- **DATA TO USE**:

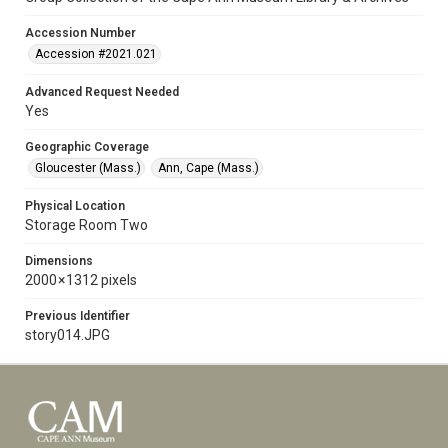
Accession Number
Accession #2021.021
Advanced Request Needed
Yes
Geographic Coverage
Gloucester (Mass.)
Ann, Cape (Mass.)
Physical Location
Storage Room Two
Dimensions
2000 × 1312 pixels
Previous Identifier
story014.JPG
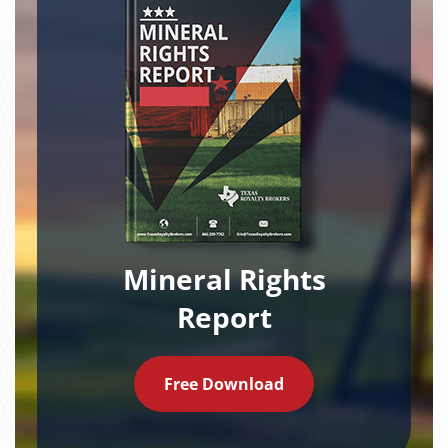
Mineral Rights
Report
Free Download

- **WHAT YOU WILL DO**: Extract every line of text from all the rows above verbatim, omitting the pictures.

- **TASK OUTPUT**:
Accession Number
Accession #2021.021
Advanced Request Needed
Yes
Geographic Coverage
Gloucester (Mass.)
Ann, Cape (Mass.)
Physical Location
Storage Room Two
Dimensions
2000 × 1312 pixels
Previous Identifier
story014.JPG
Mineral Rights
Report
Free Download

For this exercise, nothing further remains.